Two things have characterized my generation of Millennials: the desire for distinct individuality and a need to criticize and even dismantle the societal frameworks that hold us together.
Everyone wanted to be a special snowflake, everyone was a citizen of the world and we were all experts who trusted our own opinions and no one else's.
The systems that surrounded us were large and cumbersome and were showing signs of disintegration. The message was clear: everyone must eventually take care of themselves.
Then came the coronavirus. A deadly virus that we don't really know how to treat, lacking drug and vaccine alike.
There is no private insurance that can grant immunity, no amount of money that can offer protection.
The way forward is simple: Only by people willing to sacrifice their individual liberty can we protect those around us and prevent a mass outbreak.
Only by trusting one another and the mechanisms of the state can we protect ourselves and our children. There is no other solution, no other Ministry of Health.
Think about how many new rules are now being imposed on us in a world used to personal freedom. There is enormous personal responsibility on the shoulders of every person who is sent into quarantine.
Ultimately, nobody really knows if someone will violate their quarantine, but people are still willing to lock themselves in a small room with just Netflix and a tiny window for company because that's what they were told to do.

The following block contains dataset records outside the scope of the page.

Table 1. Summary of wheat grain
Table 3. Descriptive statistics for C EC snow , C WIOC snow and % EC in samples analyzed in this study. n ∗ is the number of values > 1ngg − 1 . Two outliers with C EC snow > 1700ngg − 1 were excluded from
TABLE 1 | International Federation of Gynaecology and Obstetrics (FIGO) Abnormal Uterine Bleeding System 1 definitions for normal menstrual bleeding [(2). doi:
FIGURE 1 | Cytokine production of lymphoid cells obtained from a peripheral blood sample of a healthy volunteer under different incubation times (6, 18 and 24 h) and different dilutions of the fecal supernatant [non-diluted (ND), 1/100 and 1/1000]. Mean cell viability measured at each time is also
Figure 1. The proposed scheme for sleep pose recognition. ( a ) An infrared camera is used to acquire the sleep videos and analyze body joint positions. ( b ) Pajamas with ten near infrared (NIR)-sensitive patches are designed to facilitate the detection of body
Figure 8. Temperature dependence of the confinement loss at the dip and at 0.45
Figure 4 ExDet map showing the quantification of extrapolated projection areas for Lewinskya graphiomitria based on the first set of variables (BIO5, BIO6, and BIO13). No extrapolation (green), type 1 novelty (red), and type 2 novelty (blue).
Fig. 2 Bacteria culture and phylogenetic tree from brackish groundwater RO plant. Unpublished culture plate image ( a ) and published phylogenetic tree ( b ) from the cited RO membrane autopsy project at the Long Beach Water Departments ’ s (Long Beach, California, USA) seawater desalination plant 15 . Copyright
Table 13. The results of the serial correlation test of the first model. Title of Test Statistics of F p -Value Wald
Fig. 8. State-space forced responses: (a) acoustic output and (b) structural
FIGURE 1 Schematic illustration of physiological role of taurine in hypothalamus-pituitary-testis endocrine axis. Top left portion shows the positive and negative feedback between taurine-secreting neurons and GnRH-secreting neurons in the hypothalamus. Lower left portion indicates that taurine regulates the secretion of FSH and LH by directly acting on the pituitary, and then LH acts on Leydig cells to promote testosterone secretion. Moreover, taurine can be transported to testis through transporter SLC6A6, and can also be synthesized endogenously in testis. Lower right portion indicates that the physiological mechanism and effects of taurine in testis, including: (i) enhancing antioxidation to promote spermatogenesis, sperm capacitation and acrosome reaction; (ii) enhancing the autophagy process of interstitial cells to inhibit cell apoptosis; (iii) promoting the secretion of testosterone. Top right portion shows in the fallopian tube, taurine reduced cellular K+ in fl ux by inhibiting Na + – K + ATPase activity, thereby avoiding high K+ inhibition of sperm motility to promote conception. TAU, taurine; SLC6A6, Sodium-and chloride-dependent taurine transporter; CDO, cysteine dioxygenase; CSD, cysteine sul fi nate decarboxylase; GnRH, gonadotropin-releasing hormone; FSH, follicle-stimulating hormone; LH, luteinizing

They are willing to give up their comfort and freedom for people they do not know just purely because it is the responsible thing to do.
And then there are the rest of us, who have not yet been sent into quarantine, who send their children to school, who are still going to work.
We place our faith that our community will not betray us, will not succumb to the Israeli habit of cutting corners and hoping for the best.
We believe that everyone sees the elderly, the immunosuppressed, the ones who might pay with their lives. It is mutually assured survival.
So maybe the coronavirus has an important lesson to teach us or maybe it's just like the flu that will vanish with spring and warmer weather.
But if we have gained anything from this troubling experience, it is that we are again a community that has revived a sense of responsibility and solidarity, renewed our faith in the systems we created to benefit our society.
These are muscles that we should be flexing every day, not just when a potentially deadly plague hits the world.
And perhaps if we really try, our elected officials will also be capable of making a tiny effort to see the political games, the bad blood and ancient grudges as obstacles that must be transcended right now.
Now is the time for Israel to have a unity government, quickly formed and able to address the real challenges that lie ahead.